2. Work on your weight loss: Journal Diabetes Spectrum finds that people who had an average weight loss of 5.6 kg in 2 ½ years had a 58% relative reduction in the risk of management of type-2 diabetes.
- Include aerobic exercise that includes continuous rhythmic movement of large muscle groups such as walking, jogging and cycling. As per ADA(American Diabetic Association doing 30 minutes of exercise a day is an essential part of diabetes care.
- Undergo resistance training. Research finds that it improves strength, bone mineral density, blood pressure, lipid profiles, cardiovascular health, insulin sensitivity and muscle mass–helping in diabetes management.
3. Address your mental stress, sleeping issues, your culture and surrounding environment: According to research published in American Journal of Lifestyle Medicine another best way to manage diabetes includes taking care of lifestyle plans including behavior patterns, culture and surrounding environment.
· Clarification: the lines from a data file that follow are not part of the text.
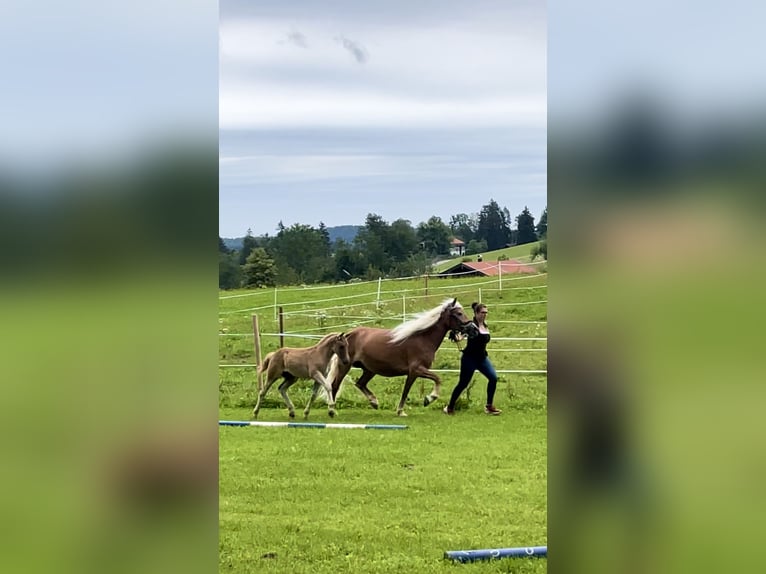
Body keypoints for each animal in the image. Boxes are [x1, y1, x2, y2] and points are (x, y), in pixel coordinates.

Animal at [328, 302, 476, 418]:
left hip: (370, 370)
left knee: (360, 384)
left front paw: (403, 410)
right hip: (345, 366)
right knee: (335, 386)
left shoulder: (416, 372)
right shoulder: (416, 370)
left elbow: (410, 389)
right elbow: (433, 380)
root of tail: (348, 334)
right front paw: (427, 400)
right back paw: (332, 411)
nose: (473, 329)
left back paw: (374, 402)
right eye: (459, 313)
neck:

- Try to maintain your inner calm. An effective step to reduce stress, it further helps reduce the severity of diabetes.
- Read a book you like, engage in a hobby or spend some time outdoors in nature. Studies find that these are effective to lessen mental stress.
- Maintain a sleep schedule. A good, quality sleep helps heal faster.
COVID-19 And Diabetes
“It’s quite clear that people with diabetes do much worse than people without diabetes when affected by COVID,” says Dr Chatterjee. These people are at an increased risk of developing serious symptoms of COVID-19. According to the journal Diabetes Care people with type 1 or type 2 diabetes are 3 times more likely to be hospitalised or experience severe COVID-19 illness compared with people without diabetes. What’s the way out? “Take vaccinations on time and follow healthy lifestyle measures—as suggested above,” says the doctor. “Balanced diet, exercise, good sleep, relaxation measures are all quintessential to bolster immunity—something that is important in both diabetes and covid-19.”